On a report about a potential British Day, Peter Goldsmith, Baron Goldsmith said:
"There were undoubtedly issues raised about how a national day would be received in Scotland, Wales or Northern Ireland. But the important point to stress in this regard is that there ought to be nothing in the framework of the national day to prevent particular areas from creating events that celebrate other shared identities alongside our bond of shared citizenship. People have multiple identities and it would be false for events organised for a national day not to be responsive to that."
David Cameron, as Leader of the Opposition, criticised it as a gimmick in response to the 2006 Queen's Speech.

In Wales, the proposed British Day has been criticised by Plaid Cymru and others. There have been repeated calls for St David's Day, the feast day of the patron saint of Wales, to be made a bank holiday. One poll found this idea to have the support of 87% of the Welsh public, and in the National Assembly for Wales all 60 members, representing Labour, Plaid Cymru, the Liberal Democrats and the Conservatives, voted unanimously for it to be declared so. The UK government rejected the proposal on the grounds that it was not practical to introduce an additional public holiday. On 3 June 2008, the Deputy Leader of Plaid Cymru in the National Assembly for Wales, Alun Ffred Jones AM, said about the proposed British Day:

"This goes to prove how out of touch Labour is in Westminster. It's just another stunt to try and push Gordon Brown's agenda to make us all feel British instead of Welsh, Scottish, English or Northern Irish. While we don’t even have a bank holiday on our recognised national day in Wales, this London Labour government wants us to celebrate a special day that's being created to support their political goals. It would be far more constructive for the Westminster government to support Plaid Cymru's call for a national holiday on St David's day – a national celebration that is already widely observed across the country."

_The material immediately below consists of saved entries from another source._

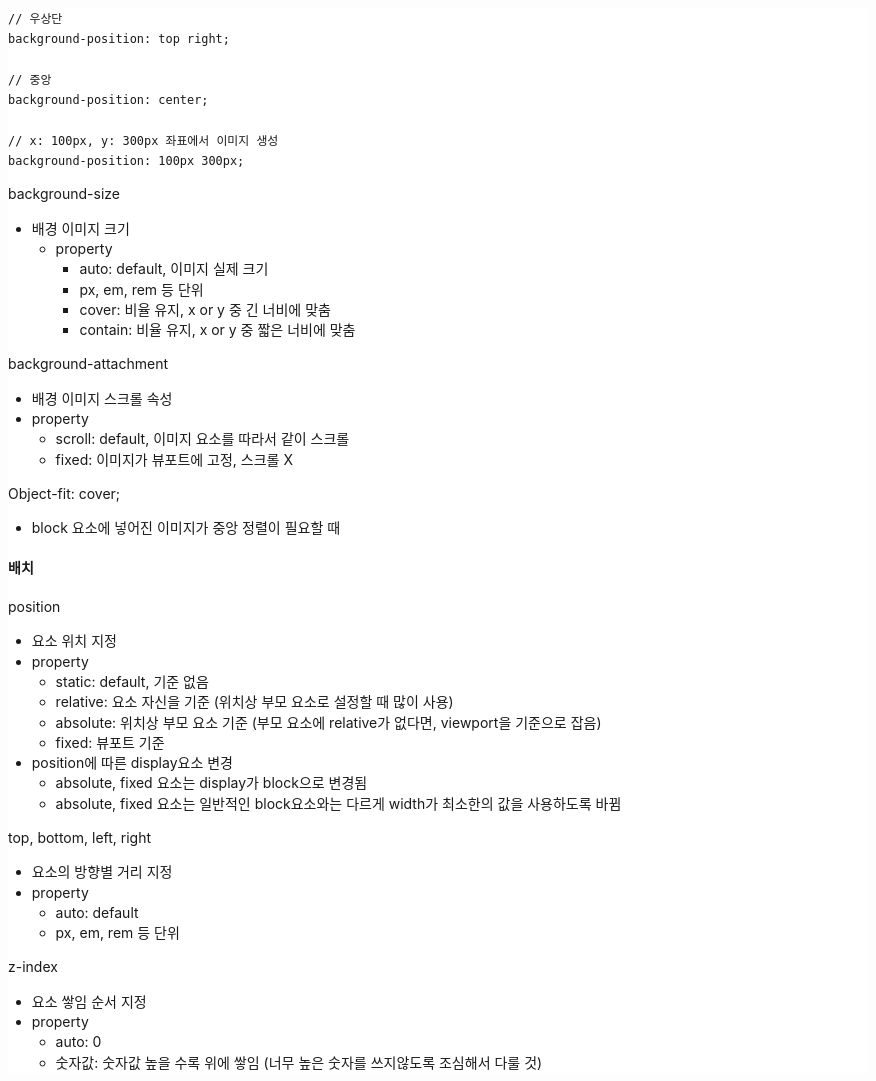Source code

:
 ```
// 우상단
background-position: top right;

// 중앙
background-position: center;

// x: 100px, y: 300px 좌표에서 이미지 생성
background-position: 100px 300px;
```

background-size

- 배경 이미지 크기
  - property
    - auto: default, 이미지 실제 크기
    - px, em, rem 등 단위
    - cover: 비율 유지, x or y 중 긴 너비에 맞춤
    - contain: 비율 유지, x or y 중 짧은 너비에 맞춤

background-attachment

- 배경 이미지 스크롤 속성
- property
  - scroll: default, 이미지 요소를 따라서 같이 스크롤
  - fixed: 이미지가 뷰포트에 고정, 스크롤 X

Object-fit: cover;

- block 요소에 넣어진 이미지가 중앙 정렬이 필요할 때

#### 배치

position

- 요소 위치 지정
- property
  - static: default, 기준 없음
  - relative: 요소 자신을 기준 (위치상 부모 요소로 설정할 때 많이 사용)
  - absolute: 위치상 부모 요소 기준 (부모 요소에 relative가 없다면, viewport을 기준으로 잡음)
  - fixed: 뷰포트 기준
- position에 따른 display요소 변경
  - absolute, fixed 요소는 display가 block으로 변경됨
  - absolute, fixed 요소는 일반적인 block요소와는 다르게 width가 최소한의 값을 사용하도록 바뀜

top, bottom, left, right

- 요소의 방향별 거리 지정
- property
  - auto: default
  - px, em, rem 등 단위

z-index

- 요소 쌓임 순서 지정
- property
  - auto: 0
  - 숫자값: 숫자값 높을 수록 위에 쌓임 (너무 높은 숫자를 쓰지않도록 조심해서 다룰 것)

This contrasts with other parts of the United Kingdom. St Patrick's Day has been a bank holiday in Northern Ireland since the enactment of the Bank Holiday (Ireland) Act 1903, and in 2007 the Scottish Parliament – which has greater devolved powers than the Senedd – passed the St Andrew's Day Bank Holiday (Scotland) Act 2007 which made St Andrew's Day a bank holiday in Scotland. Bank holidays in the United Kingdom do not entitle workers to a statutory holiday or extra pay on these days.

==British Day in Germany==
A British Day has been held in Hamburg in Germany for many years ("British Day" 1991–2010, "British Flair" since 2011) with a full Proms with Union Flag waving, "Land of Hope and Glory" and "God Save the King", on 5 and 6 September 2009. The observance of British Day in Hamburg being in Germany goes back to the time of the House of Hanover of the 18th century, when a Hanoverian branch of the British royal family had the British crown.

Karlsruhe city hall hoists the flag of EU member countries on their national day. The UK flag was hoisted on 21 April, the actual birthday of Queen Elizabeth II.